* _What to produce_:
Copy out every one of the records below word for word, changing nothing.

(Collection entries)
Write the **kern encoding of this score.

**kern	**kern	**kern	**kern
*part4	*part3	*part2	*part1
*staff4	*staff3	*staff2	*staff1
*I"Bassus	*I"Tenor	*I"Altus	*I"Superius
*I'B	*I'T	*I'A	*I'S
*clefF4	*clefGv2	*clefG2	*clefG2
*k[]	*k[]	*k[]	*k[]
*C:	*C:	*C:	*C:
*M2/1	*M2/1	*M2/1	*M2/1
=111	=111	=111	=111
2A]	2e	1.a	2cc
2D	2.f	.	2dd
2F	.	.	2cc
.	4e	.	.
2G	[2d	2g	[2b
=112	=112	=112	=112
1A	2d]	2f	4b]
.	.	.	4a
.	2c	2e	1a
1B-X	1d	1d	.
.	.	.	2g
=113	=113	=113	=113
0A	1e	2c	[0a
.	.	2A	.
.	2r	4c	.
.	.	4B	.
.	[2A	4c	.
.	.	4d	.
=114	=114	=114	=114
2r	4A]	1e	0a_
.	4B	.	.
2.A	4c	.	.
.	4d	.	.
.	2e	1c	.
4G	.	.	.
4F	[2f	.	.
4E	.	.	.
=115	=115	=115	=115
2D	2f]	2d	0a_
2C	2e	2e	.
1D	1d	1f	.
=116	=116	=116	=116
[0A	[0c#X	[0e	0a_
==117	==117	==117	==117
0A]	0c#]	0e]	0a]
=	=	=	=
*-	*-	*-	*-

* _Reply_:
Write the **kern encoding of this score.

**kern	**kern	**kern	**kern
*part4	*part3	*part2	*part1
*staff4	*staff3	*staff2	*staff1
*I"Bassus	*I"Tenor	*I"Altus	*I"Superius
*I'B	*I'T	*I'A	*I'S
*clefF4	*clefGv2	*clefG2	*clefG2
*k[]	*k[]	*k[]	*k[]
*C:	*C:	*C:	*C:
*M2/1	*M2/1	*M2/1	*M2/1
=111	=111	=111	=111
2A]	2e	1.a	2cc
2D	2.f	.	2dd
2F	.	.	2cc
.	4e	.	.
2G	[2d	2g	[2b
=112	=112	=112	=112
1A	2d]	2f	4b]
.	.	.	4a
.	2c	2e	1a
1B-X	1d	1d	.
.	.	.	2g
=113	=113	=113	=113
0A	1e	2c	[0a
.	.	2A	.
.	2r	4c	.
.	.	4B	.
.	[2A	4c	.
.	.	4d	.
=114	=114	=114	=114
2r	4A]	1e	0a_
.	4B	.	.
2.A	4c	.	.
.	4d	.	.
.	2e	1c	.
4G	.	.	.
4F	[2f	.	.
4E	.	.	.
=115	=115	=115	=115
2D	2f]	2d	0a_
2C	2e	2e	.
1D	1d	1f	.
=116	=116	=116	=116
[0A	[0c#X	[0e	0a_
==117	==117	==117	==117
0A]	0c#]	0e]	0a]
=	=	=	=
*-	*-	*-	*-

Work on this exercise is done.